**Data:**
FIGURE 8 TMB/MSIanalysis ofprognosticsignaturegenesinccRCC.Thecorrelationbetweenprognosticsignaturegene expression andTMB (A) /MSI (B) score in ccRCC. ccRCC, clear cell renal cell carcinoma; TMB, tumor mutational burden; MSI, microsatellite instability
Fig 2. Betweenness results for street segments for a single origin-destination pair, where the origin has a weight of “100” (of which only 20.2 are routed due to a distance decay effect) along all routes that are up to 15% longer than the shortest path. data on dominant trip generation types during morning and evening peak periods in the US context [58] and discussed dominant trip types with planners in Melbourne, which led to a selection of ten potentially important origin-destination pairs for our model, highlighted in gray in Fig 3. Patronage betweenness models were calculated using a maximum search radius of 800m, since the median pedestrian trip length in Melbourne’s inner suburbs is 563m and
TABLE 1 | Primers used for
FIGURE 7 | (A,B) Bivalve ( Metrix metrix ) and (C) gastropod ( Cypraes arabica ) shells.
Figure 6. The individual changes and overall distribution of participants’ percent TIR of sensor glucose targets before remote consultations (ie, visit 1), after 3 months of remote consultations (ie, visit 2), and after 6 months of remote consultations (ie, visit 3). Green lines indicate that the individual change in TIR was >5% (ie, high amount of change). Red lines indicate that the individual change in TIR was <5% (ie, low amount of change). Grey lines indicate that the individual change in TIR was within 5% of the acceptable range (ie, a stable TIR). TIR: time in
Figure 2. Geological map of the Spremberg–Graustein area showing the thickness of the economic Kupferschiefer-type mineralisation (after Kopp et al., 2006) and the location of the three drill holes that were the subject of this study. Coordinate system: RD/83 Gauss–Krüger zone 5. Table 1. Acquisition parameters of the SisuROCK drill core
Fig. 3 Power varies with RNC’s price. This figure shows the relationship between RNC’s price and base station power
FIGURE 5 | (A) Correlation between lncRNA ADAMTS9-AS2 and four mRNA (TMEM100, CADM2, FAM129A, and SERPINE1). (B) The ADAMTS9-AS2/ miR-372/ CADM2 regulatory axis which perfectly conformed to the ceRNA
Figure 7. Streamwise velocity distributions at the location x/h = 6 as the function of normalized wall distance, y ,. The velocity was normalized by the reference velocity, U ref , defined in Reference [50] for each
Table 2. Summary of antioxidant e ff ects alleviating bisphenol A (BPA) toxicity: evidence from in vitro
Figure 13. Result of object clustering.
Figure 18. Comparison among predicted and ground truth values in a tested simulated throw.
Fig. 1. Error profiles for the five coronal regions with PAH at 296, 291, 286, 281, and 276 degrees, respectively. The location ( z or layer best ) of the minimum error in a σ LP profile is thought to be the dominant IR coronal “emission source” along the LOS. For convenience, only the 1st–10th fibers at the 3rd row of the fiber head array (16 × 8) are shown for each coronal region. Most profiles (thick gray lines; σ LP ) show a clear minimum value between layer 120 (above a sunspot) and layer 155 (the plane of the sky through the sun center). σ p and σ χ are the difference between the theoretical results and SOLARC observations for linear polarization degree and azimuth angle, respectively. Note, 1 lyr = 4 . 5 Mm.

**Goal of the exercise:**
Retype only the lines above between the line with "FIGURE 7 | (A,B)" and the line with "Figure 6. The", counting those two lines as well, and keep every character as it is.

**Task response:**
FIGURE 7 | (A,B) Bivalve ( Metrix metrix ) and (C) gastropod ( Cypraes arabica ) shells.
Figure 6. The individual changes and overall distribution of participants’ percent TIR of sensor glucose targets before remote consultations (ie, visit 1), after 3 months of remote consultations (ie, visit 2), and after 6 months of remote consultations (ie, visit 3). Green lines indicate that the individual change in TIR was >5% (ie, high amount of change). Red lines indicate that the individual change in TIR was <5% (ie, low amount of change). Grey lines indicate that the individual change in TIR was within 5% of the acceptable range (ie, a stable TIR). TIR: time in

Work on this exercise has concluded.